## 作業内容
新収益認識基準の記事から、「国税庁の「『収益認識に関する」という語句を含む箇所で始めて「から強制適用となっています。」で終わる部分を、一字一句そのまま引用してもらえますか?

## 本文
# # #
- 更新日 : 2025年2月20日
新収益認識基準とは?適用範囲や導入時の注意点を解説
収益認識に関する会計基準(新収益認識基準)が2021年4月から適用されるようになりました。原則として全ての企業が対象となっていますが、中小企業に関しては、従来通りの会計処理を継続してもよいとされています。この記事では、新収益認識基準の内容と適用範囲・対象、導入にあたっての注意点を解説します。
目次
新収益認識基準とは
はじめに、収益認識基準の定義をおさらいした上で、新収益認識基準の意味や適用時期、従来の収益認識基準との違いを解説します。
収益認識基準のおさらい
収益認識基準とは、「どのように売上を認識し、認識したものをどのように財務諸表に反映させるか(どのような会計処理を行うか)」に関する基準を意味します。つまり、「どの時点で売上を何円計上するのか」を定めたルールです。
新収益認識基準の意味
新収益認識基準は、2021年4月から開始される会計年度より、上場企業や上場予定会社、大会社に強制適用となった新たな収益認識基準です。
新収益認識基準における最大の特徴は、売上計上に5つのステップを経る点です。具体的には、「契約の識別」、「履行義務の識別」、「取引価格の算定」、「履行義務への取引価格の配分」、「収益の認識」の5ステップです。各ステップで行う業務は、後ほどくわしく解説します。
いつから適用される?
国税庁の「『収益認識に関する会計基準』への対応について」によれば、新収益認識基準は以下の時期から早期適用することが認められていました。
- 2018年4月1日以後に始まる事業年度
- 2018年12月31日以後に終わる事業年度
上記の時期から適用していない場合でも、前述の通り上場企業や大会社などは2021年4月1日以後に開始する事業年度から強制適用となっています。
従来の収益認識基準との違い
従来の収益認識基準と新収益認識基準の違いは以下のとおりです。
従来の収益認識基準 | 新収益認識基準 | |
---|---|---|
売上の計上タイミング | 出荷基準、引渡基準、検収基準の3つがあり、企業によって採用基準が異なる | 履行義務が充足されたタイミング |
会計処理の具体例 ※年をまたいで履行義務が生じる場合 | 取引が成立したタイミングでまとめて計上 | 当期と翌期に収益を分けて認識・計上 |
簡単にいうと、比較的自由に選べた売上の計上タイミングについて、「履行義務が充足されたタイミング」に一本化されました。またタイミングだけではなく、金額に関しても、履行義務に応じて取引金額を区分することが求められるようになっています。
# # #
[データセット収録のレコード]

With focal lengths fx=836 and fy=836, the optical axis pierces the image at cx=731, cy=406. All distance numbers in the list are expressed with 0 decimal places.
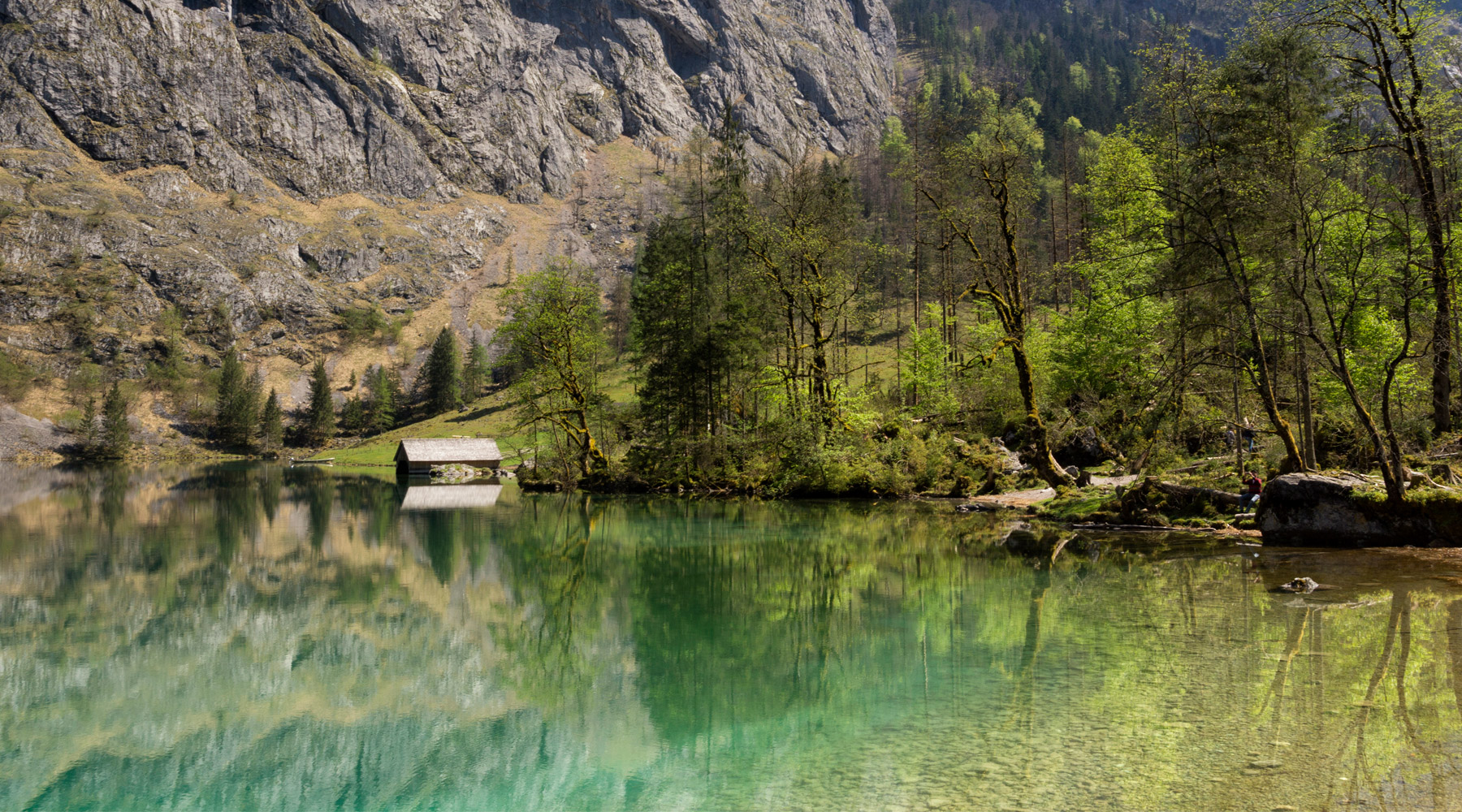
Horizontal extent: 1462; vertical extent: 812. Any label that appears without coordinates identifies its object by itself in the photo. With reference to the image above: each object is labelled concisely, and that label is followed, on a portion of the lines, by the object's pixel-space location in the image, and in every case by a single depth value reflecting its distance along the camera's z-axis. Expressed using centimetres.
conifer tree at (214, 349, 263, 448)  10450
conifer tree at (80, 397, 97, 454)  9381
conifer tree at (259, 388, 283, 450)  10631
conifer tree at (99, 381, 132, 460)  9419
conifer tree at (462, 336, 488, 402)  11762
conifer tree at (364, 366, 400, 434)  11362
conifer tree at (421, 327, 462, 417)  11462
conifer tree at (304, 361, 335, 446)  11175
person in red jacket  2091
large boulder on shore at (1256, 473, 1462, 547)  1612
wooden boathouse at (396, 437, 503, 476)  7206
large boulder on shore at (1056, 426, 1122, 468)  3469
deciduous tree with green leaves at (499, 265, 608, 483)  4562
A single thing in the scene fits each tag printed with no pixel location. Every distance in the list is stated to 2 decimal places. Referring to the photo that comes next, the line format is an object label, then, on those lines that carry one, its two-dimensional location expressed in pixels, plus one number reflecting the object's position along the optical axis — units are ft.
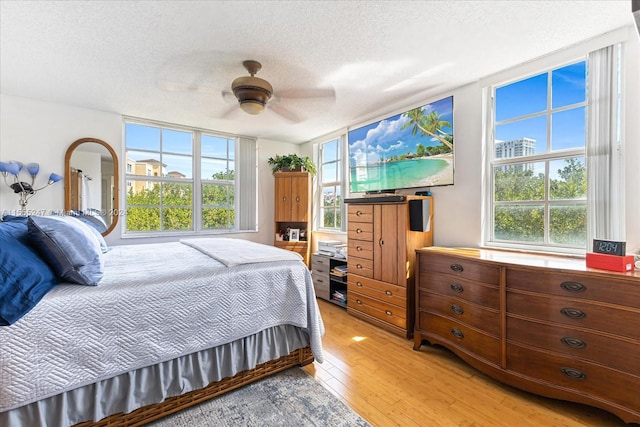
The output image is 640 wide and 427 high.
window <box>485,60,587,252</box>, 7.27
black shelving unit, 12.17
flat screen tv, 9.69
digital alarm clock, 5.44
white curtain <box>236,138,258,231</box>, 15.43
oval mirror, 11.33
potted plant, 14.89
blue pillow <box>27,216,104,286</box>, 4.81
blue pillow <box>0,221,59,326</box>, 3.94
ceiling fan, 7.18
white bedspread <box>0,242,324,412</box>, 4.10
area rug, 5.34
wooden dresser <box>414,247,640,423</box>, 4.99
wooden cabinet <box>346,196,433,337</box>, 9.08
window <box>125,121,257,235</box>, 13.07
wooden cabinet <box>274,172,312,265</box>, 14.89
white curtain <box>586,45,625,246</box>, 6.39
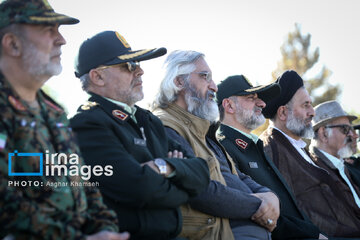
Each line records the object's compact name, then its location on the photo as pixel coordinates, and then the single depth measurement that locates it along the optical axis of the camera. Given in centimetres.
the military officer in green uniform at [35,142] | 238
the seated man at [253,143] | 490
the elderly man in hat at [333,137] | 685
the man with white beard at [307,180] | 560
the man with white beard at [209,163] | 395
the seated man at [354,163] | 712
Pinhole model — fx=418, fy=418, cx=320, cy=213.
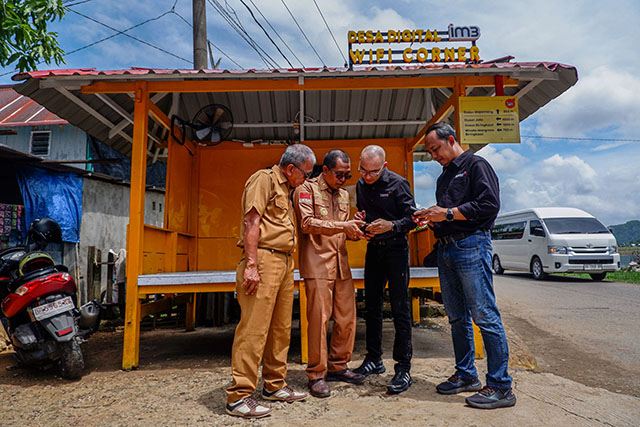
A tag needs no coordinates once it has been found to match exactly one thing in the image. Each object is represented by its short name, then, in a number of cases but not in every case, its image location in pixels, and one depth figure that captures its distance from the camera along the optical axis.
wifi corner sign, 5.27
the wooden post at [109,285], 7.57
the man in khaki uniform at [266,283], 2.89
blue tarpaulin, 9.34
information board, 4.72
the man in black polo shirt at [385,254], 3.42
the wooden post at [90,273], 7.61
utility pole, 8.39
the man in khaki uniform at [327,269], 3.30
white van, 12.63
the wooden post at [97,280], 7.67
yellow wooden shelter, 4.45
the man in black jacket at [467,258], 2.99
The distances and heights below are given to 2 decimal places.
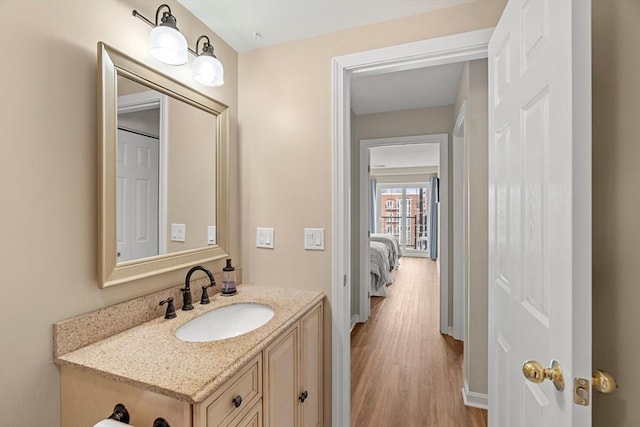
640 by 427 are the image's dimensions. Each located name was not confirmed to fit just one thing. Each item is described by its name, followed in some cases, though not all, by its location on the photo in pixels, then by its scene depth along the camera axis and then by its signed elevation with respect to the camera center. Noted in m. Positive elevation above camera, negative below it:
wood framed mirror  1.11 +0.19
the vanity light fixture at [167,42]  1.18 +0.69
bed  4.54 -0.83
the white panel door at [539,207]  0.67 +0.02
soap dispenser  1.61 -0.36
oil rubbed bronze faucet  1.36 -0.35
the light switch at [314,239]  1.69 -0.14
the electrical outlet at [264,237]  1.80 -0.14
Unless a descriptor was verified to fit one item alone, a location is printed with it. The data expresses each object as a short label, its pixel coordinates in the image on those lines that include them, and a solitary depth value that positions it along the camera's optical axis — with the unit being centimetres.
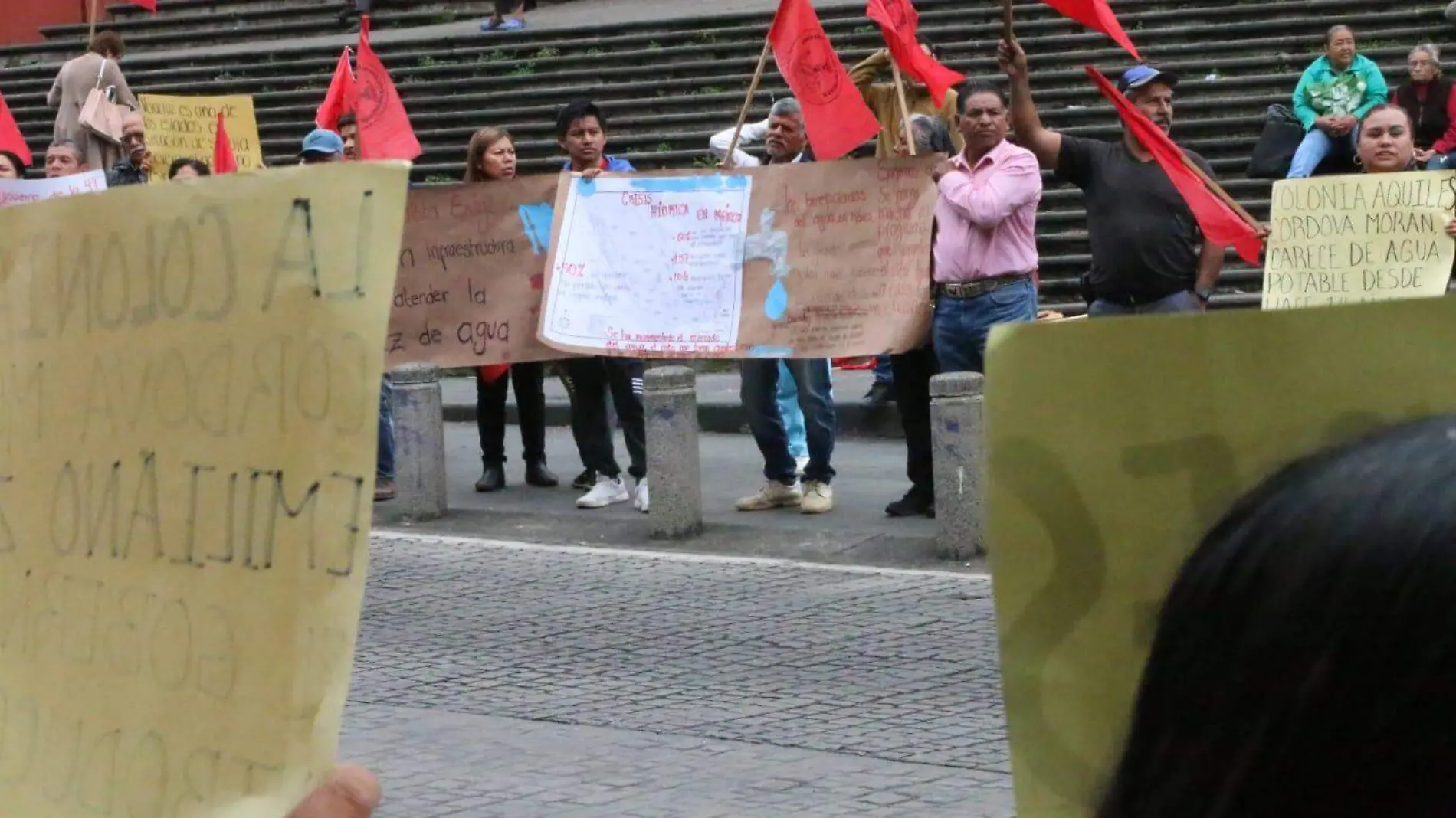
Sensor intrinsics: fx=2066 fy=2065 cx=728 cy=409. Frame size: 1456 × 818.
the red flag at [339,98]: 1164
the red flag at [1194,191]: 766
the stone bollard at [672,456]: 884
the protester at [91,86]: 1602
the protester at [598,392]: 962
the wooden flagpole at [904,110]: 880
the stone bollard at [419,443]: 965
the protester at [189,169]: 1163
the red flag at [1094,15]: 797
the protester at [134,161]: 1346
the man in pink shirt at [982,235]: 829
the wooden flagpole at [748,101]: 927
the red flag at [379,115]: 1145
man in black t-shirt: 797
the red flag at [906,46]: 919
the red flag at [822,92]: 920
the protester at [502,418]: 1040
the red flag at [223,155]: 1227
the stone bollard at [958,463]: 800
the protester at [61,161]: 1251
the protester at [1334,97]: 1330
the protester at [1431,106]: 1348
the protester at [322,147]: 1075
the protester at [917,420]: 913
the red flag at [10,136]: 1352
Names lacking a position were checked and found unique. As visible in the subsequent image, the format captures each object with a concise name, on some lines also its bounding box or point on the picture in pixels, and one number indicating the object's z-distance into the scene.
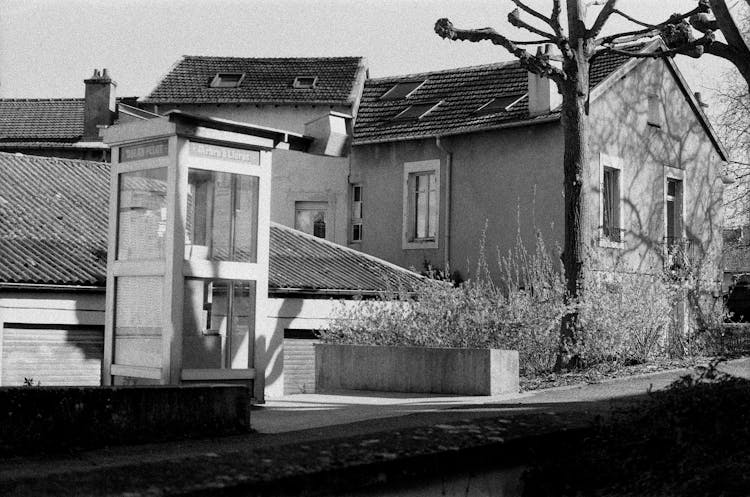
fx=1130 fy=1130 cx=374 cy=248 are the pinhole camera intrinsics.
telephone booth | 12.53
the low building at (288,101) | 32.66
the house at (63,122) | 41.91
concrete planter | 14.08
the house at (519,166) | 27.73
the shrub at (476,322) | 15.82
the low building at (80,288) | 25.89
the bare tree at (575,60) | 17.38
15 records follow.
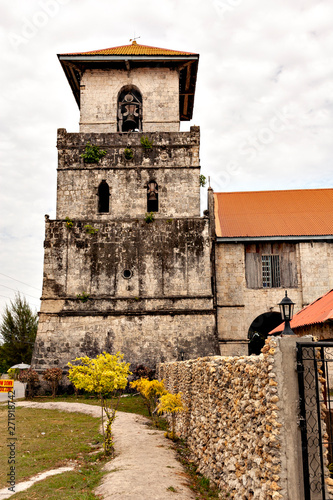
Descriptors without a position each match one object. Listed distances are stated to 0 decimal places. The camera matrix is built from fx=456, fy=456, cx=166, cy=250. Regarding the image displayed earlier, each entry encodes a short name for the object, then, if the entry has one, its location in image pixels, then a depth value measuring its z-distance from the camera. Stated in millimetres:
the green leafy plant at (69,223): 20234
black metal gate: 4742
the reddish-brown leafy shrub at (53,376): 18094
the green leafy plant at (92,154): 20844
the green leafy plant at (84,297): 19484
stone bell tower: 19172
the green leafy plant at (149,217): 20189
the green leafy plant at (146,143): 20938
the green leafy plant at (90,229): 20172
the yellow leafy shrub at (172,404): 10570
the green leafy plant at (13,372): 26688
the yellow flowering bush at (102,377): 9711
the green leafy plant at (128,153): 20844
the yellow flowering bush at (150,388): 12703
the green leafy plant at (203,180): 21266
# # #
## 課題の解答
国税庁の「『収益認識に関する会計基準』への対応について」によれば、新収益認識基準は以下の時期から早期適用することが認められていました。
- 2018年4月1日以後に始まる事業年度
- 2018年12月31日以後に終わる事業年度
上記の時期から適用していない場合でも、前述の通り上場企業や大会社などは2021年4月1日以後に開始する事業年度から強制適用となっています。